Genetic testing must be preceded in men by testing for high plasma concentrations of VLCFA. Initially, brain MRI reveals characteristic abnormal white matter signals, often in the splenium or genu of the corpus callosum. Then, the extent of demyelinating lesions progresses, as revealed by peripheral injection of gadolinium.
Initial symptoms in boys may ressemble ADD. AI symptoms may resemble congenital or acquired forms of Addison disease (see this term).

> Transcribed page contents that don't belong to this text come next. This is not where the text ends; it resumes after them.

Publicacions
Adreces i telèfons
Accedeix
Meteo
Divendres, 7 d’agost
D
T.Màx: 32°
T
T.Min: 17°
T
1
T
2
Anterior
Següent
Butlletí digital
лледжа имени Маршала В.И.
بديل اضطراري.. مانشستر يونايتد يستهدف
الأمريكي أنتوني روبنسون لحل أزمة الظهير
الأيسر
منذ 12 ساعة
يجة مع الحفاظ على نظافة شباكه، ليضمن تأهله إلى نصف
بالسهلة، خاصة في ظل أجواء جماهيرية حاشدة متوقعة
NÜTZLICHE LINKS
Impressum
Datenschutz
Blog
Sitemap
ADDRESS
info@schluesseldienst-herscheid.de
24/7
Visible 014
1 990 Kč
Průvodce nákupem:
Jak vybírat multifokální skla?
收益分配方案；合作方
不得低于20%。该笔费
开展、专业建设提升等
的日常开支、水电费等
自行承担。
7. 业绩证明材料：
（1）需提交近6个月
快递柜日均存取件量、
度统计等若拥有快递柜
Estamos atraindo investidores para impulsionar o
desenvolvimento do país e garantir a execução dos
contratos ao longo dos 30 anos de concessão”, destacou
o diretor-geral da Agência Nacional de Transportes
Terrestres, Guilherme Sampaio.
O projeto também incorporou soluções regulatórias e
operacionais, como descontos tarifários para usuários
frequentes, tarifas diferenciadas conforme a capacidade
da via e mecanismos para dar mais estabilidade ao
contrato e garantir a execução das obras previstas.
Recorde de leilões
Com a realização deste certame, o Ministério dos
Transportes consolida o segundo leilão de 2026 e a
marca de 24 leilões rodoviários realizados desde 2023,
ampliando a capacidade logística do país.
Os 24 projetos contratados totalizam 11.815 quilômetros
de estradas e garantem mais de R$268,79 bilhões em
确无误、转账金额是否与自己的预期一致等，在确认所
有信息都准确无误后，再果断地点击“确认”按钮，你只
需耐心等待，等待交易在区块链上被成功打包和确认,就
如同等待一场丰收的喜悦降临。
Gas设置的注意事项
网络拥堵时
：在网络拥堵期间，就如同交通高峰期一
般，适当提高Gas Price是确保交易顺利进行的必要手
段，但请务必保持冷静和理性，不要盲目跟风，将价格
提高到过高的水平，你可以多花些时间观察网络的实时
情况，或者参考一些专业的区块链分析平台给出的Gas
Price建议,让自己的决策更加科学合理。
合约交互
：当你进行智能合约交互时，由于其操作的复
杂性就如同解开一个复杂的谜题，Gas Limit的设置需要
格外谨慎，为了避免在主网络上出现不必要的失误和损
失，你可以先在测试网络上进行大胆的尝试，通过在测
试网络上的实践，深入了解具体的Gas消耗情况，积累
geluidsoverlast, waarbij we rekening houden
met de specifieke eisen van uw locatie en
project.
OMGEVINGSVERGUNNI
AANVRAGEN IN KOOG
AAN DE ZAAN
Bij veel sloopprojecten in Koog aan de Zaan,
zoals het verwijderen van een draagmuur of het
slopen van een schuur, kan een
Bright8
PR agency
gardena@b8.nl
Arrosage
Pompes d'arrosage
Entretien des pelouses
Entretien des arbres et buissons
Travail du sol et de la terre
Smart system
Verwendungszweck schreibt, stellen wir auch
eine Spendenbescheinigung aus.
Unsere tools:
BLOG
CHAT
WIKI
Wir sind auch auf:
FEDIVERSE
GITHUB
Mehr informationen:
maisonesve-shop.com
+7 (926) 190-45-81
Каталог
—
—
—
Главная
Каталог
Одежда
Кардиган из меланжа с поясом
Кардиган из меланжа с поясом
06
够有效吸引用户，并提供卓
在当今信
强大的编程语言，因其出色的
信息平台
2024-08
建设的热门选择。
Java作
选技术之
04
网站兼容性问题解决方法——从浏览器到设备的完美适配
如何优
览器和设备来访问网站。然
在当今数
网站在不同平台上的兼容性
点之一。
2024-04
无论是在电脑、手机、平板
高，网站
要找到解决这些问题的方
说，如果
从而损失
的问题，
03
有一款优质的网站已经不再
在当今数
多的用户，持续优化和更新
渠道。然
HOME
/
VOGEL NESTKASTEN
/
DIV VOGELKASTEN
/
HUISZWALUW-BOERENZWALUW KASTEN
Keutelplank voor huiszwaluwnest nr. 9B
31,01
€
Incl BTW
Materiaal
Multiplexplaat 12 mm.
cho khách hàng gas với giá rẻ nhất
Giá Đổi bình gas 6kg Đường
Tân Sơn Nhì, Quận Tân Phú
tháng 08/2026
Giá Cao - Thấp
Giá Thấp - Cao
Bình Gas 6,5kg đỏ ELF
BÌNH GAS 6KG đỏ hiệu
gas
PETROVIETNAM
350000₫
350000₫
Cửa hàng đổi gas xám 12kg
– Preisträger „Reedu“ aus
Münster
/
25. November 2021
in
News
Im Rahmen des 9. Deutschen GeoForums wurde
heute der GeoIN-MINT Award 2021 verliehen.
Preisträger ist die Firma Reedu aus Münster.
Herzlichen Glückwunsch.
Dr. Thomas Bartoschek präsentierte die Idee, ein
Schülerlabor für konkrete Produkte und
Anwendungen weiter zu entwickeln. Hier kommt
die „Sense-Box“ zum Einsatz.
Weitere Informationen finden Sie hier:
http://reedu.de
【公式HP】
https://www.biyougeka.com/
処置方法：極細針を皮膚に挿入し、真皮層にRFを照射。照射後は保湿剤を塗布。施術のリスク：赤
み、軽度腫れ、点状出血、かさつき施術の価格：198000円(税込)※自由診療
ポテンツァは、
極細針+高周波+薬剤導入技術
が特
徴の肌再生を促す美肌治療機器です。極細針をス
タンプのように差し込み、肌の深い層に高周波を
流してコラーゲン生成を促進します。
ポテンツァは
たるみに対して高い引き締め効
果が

Gestational chorionic villus sampling (10-13 weeks), amniocentesis (15-18 weeks) and pre-implantation genetic testing are feasible
Transmission is X-linked, with less than 8% de novo<.i> mutations. Genetic testing of parents and male extended family is mandatory to permit early detection by brain MRI and to propose therapeutic intervention. Systematic testing of women at risk to be carriers is also warranted to propose genetic counseling.
Management and treatment
Brain MRI is the sole means to detect demyelination prior to symptomatic onset and must be performed every 6 months from 3-12 years, and then annually up to 50 years for all X-ALD males. Allogeneic hematopoietic stem cell transplant (HSCT) remains the only therapeutic intervention that can halt cerebral demyelination, but only when performed at a very early stage. Appropriate donors (HLA-identical non-affected siblings, HLA-matched unrelated donors or cord blood) must be identified rapidly. Autologous HSCT, genetically corrected ex vivo, had a similar efficacy to allogeneic HSCT in the first 4 treated patients. AI and hypogonadism are not cured by HSCT. Plasma testosterone, cortisol, mineralocorticoids, ACTH levels and ACTH stimulation reponses must be tested regularly. Replacement therapy may be required.
Left untreated, all but 10% of patients are bedridden, blind, lacking speech and require fulltime care, dying within 2-5 years. Arrested X-CALD may enter a phase of rapid neurological deterioration at any time.